Se había cortado al afeitarse. La sangre resbalaba por su mejilla hasta llegar a sus labios. Sabía a óxido. El espejo refleja a un hombre maduro y tranquilo. Las arrugas aparecían lentamente en su rostro con mirada juvenil todavía. Llamaron a la puerta y sin apenas limpiarse fue a abrir. Era María. “Te has cortado” le dijo. Él sin contestarle volvió al baño y acabó lo que estaba haciendo. Cuando salió ella estaba sentada en el sofá. “Me tomaría un café” le comentó ella, “ya sabes dónde está la cafetera” le contestó él. Su presencia ya no le incomodaba, pero hubiera preferido no volver a verla.
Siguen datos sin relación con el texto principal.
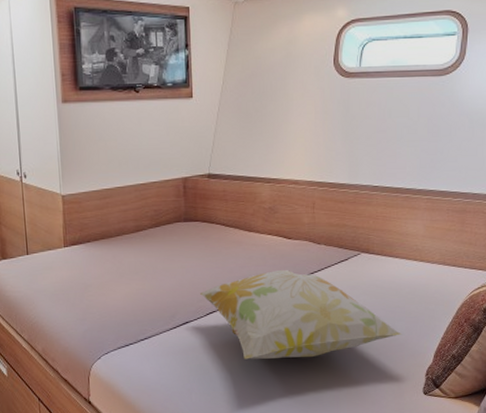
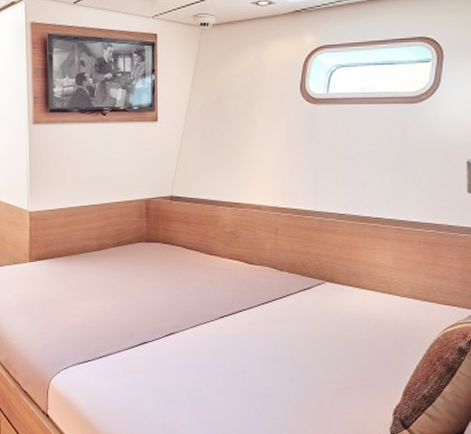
decorative pillow: present [200,269,403,360] -> none [159,294,369,387]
Su relación se había enfriado mucho desde la última vez que se vieron. Ella necesitaba tiempo para pensar y él no se lo había tomado demasiado bien. No sabía qué es lo que había pasado para que ella necesitara separase y pensar.
En dos meses él se había acostumbrado a su ausencia, al silencio, al orden que habitaba la casa desde que ella no estaba. Se había acostumbrado a no echarla de menos y poco a poco el piso de la pareja se había convertido en su hogar, en su refugio.
“Estás diferente, no sé, te noto cambiado”, le dijo ella mientras daba un sorbo al café. “Estás mucho mejor que antes, tienes una mirada interesante… no sé”, finalizó. Él no entendía muy bien que pretendía con sus palabras, de hecho, no entendía a qué había venido y esperaba con paciencia que ella le dijera algo interesante, en vez de dar rodeos absurdos. El silencio ahora era algo incómodo entre los dos, pero él no quiso facilitarle nada a ella, aún le guardaba rencor por su abandono inesperado. Por fin María se decidió a hablar, “me voy, me han hecho una oferta en Londres y… la he aceptado”. Él la miraba sin hacer ningún gesto, en realidad no comprendía si ella se justificaba con él o con ella misma. “Siento acabar con lo nuestro de esta manera, pero necesito marcharme”, dijo finalmente. “Si es lo que necesitas, haces bien en hacerlo”, y su rostro ni se inmutó. “No te importa, no? Di, te importa que me vaya?” le preguntó con cierto tono sarcástico. “No”, respondió él. “Bueno solo he venido a despedirme”, se dieron un abrazo y él la acompañó a la puerta.
Doce años después se iba el amor de su vida y ni siquiera sintió un pequeño vacío, más bien todo lo contrario, sintió alivio por una libertad recién estrenada, que casi no recordaba. Le pareció antinatural aquel sentimiento de libertad y quiso buscar en sus recuerdos algo que le hiciera sentir dolor por la pérdida de una vida pasada, pero recordaba a María casi como una extraña. Sí, había formado parte de su vida, pero ahora no era más que una imagen anclada en el pasado, ya no recordaba qué le enamoró de ella, ya no recordaba el tacto de su piel en sus dedos, ya no recordaba por qué habían pasado doce años juntos.
Salió de casa decidido a tomar una cerveza tranquilamente en el puerto. No tenía prisa para hacer nada ni para ver a nadie. Caminaba despacio, disfrutando de cada paso, miraba a su alrededor y por primera vez en muchos años veía lo que le rodeaba, los árboles, la hierba, los edificios antiguos y nuevos. Llevaba años viviendo allí y parecía un turista ante un paisaje espectacular, intentaba guardar cada imagen en su retina.
Cuando llegó al puerto se acercó a la playa antes de sentarse en la terraza del bar. La arena quemaba bajo sus pies descalzos pero enseguida el agua los calmó. Cogió agua con sus manos y la que quedó en ellas se la echó en la cara para refrescarse, cómo le escocía la herida de la mejilla, dolía como diez agujas cosiendo su rostro. El agua del mar cura las heridas, eso dice la gente.
En el bar del puerto le sirvieron la cerveza más fría que había probado. Sonrió y dio un sorbo a su nueva vida.